Après plusieurs jours d'accalmie, la violence a repris au Moyen-Orient, cette fois depuis l'Irak. Dans la nuit de mardi à mercredi, les États-Unis et l'Arabie saoudite ont mené des frappes contre des unités basées en Irak, soutenues par l'Iran et qualifiées de « terroristes » par Washington. Ces raids ont tué au moins 20 personnes, toutes membres du Hachd al-Chaabi, une alliance d'anciens paramilitaires intégrée aux forces armées irakiennes, qui inclut des groupes pro-iraniens.

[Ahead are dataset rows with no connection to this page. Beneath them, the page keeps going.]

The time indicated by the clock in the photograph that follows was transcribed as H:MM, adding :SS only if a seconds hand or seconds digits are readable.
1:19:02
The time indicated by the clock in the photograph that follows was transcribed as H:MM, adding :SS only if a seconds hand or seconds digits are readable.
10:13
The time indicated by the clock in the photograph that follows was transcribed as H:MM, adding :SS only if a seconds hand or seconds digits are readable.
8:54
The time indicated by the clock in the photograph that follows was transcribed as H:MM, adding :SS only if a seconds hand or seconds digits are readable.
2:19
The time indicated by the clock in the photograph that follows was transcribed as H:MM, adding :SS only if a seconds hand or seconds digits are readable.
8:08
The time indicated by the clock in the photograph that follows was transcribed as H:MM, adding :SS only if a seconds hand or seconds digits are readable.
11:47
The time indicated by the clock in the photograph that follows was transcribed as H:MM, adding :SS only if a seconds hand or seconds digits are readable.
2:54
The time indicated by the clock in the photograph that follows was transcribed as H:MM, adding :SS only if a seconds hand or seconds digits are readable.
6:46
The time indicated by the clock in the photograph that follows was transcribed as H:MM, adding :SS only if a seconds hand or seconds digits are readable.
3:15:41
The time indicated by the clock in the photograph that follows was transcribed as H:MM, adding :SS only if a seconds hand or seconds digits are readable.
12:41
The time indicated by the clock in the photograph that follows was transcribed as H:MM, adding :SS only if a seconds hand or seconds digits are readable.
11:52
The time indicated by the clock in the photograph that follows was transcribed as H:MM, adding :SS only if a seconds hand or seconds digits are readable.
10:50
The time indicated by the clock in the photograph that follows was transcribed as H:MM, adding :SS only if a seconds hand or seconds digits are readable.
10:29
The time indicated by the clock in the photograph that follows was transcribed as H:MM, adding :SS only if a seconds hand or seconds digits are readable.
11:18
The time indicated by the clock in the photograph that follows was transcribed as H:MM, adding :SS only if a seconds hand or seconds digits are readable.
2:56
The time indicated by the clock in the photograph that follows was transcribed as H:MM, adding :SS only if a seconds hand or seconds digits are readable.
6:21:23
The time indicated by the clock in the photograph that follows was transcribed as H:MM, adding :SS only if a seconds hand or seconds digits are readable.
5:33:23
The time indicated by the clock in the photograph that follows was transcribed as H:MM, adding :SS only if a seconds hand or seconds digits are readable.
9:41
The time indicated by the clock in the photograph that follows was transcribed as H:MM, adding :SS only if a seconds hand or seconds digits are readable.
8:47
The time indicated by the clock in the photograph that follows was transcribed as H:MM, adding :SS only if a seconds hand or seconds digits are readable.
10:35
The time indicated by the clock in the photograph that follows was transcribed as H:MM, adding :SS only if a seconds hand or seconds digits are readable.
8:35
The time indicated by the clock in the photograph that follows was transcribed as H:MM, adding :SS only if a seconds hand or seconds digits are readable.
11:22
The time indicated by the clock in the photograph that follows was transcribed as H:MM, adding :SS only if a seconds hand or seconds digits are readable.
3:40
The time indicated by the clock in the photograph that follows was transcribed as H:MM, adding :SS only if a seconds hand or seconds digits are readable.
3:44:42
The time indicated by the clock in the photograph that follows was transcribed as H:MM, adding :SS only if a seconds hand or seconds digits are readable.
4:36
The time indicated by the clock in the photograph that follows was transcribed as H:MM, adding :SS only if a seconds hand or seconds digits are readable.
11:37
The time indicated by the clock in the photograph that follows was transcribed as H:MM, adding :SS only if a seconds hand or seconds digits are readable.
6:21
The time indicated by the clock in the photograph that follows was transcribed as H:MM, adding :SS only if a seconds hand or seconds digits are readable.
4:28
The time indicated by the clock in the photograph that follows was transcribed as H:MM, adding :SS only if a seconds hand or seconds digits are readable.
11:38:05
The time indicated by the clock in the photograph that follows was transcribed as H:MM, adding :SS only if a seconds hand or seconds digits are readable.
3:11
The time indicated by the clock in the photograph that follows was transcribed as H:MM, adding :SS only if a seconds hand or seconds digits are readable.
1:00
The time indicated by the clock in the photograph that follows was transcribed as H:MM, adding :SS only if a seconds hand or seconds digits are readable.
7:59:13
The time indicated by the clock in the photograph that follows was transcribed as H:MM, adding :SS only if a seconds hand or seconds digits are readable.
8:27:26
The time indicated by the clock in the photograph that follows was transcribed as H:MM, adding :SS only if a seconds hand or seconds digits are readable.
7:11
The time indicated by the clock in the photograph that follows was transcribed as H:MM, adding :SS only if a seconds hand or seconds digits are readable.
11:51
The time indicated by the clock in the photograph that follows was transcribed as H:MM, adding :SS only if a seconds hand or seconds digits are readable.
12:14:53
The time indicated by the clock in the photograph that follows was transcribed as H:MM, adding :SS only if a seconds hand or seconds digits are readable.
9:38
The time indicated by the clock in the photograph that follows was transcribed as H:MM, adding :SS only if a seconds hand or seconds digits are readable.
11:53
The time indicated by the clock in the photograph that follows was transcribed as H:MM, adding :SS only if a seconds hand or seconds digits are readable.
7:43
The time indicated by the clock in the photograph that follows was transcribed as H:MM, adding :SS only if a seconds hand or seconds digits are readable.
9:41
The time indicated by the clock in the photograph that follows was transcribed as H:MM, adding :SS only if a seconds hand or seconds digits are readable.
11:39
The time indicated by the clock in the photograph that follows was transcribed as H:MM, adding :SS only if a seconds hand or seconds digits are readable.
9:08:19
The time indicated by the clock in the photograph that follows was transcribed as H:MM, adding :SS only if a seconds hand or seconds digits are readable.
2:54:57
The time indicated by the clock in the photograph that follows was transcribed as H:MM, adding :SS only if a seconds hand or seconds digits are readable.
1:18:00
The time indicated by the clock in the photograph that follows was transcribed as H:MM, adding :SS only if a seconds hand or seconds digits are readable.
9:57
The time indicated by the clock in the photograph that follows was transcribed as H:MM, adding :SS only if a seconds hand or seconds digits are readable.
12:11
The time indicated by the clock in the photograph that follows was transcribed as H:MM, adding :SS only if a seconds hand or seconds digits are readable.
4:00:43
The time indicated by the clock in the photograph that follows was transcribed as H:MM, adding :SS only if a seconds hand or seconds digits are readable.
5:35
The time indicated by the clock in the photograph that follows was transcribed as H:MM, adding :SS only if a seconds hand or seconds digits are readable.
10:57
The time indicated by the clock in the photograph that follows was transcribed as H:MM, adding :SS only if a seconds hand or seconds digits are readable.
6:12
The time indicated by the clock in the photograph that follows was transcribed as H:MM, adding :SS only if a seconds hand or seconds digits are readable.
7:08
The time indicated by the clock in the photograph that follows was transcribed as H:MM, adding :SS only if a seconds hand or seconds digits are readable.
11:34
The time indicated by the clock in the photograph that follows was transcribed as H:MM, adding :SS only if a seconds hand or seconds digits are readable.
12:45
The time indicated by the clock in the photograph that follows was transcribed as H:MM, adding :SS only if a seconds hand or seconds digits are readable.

Des drones visent des installations saoudiennes
Parallèlement, plusieurs drones en provenance d'Irak ont ciblé des installations pétrolières saoudiennes ces dernières heures. L'armée américaine a prévenu que l'Iran et ses groupes alliés « terroristes devaient cesser leurs attaques pour éviter une nouvelle riposte américaine ». L'Arabie saoudite avait déjà signalé des attaques similaires lundi, appelant Bagdad à empêcher que son territoire ne soit utilisé pour lancer des opérations contre le royaume.
Enquête irakienne et déni de la Résistance islamique
Le gouvernement irakien a annoncé l'ouverture d'une enquête sur ces frappes, tandis que la « Résistance islamique en Irak », une coalition de groupes armés pro-iraniens, a nié toute implication dans les attaques contre l'Arabie saoudite. Cette formation regroupe plusieurs milices qui ont souvent ciblé des intérêts américains et saoudiens dans la région.
Ces frappes surviennent après deux semaines de bombardements intenses, les plus lourds depuis le cessez-le-feu d'avril entre les parties. Washington affirme vouloir redonner une chance à la diplomatie avec l'Iran, tout en avertissant que les actions militaires se poursuivront si les provocations ne cessent pas. La situation reste tendue, avec un risque d'escalade régionale.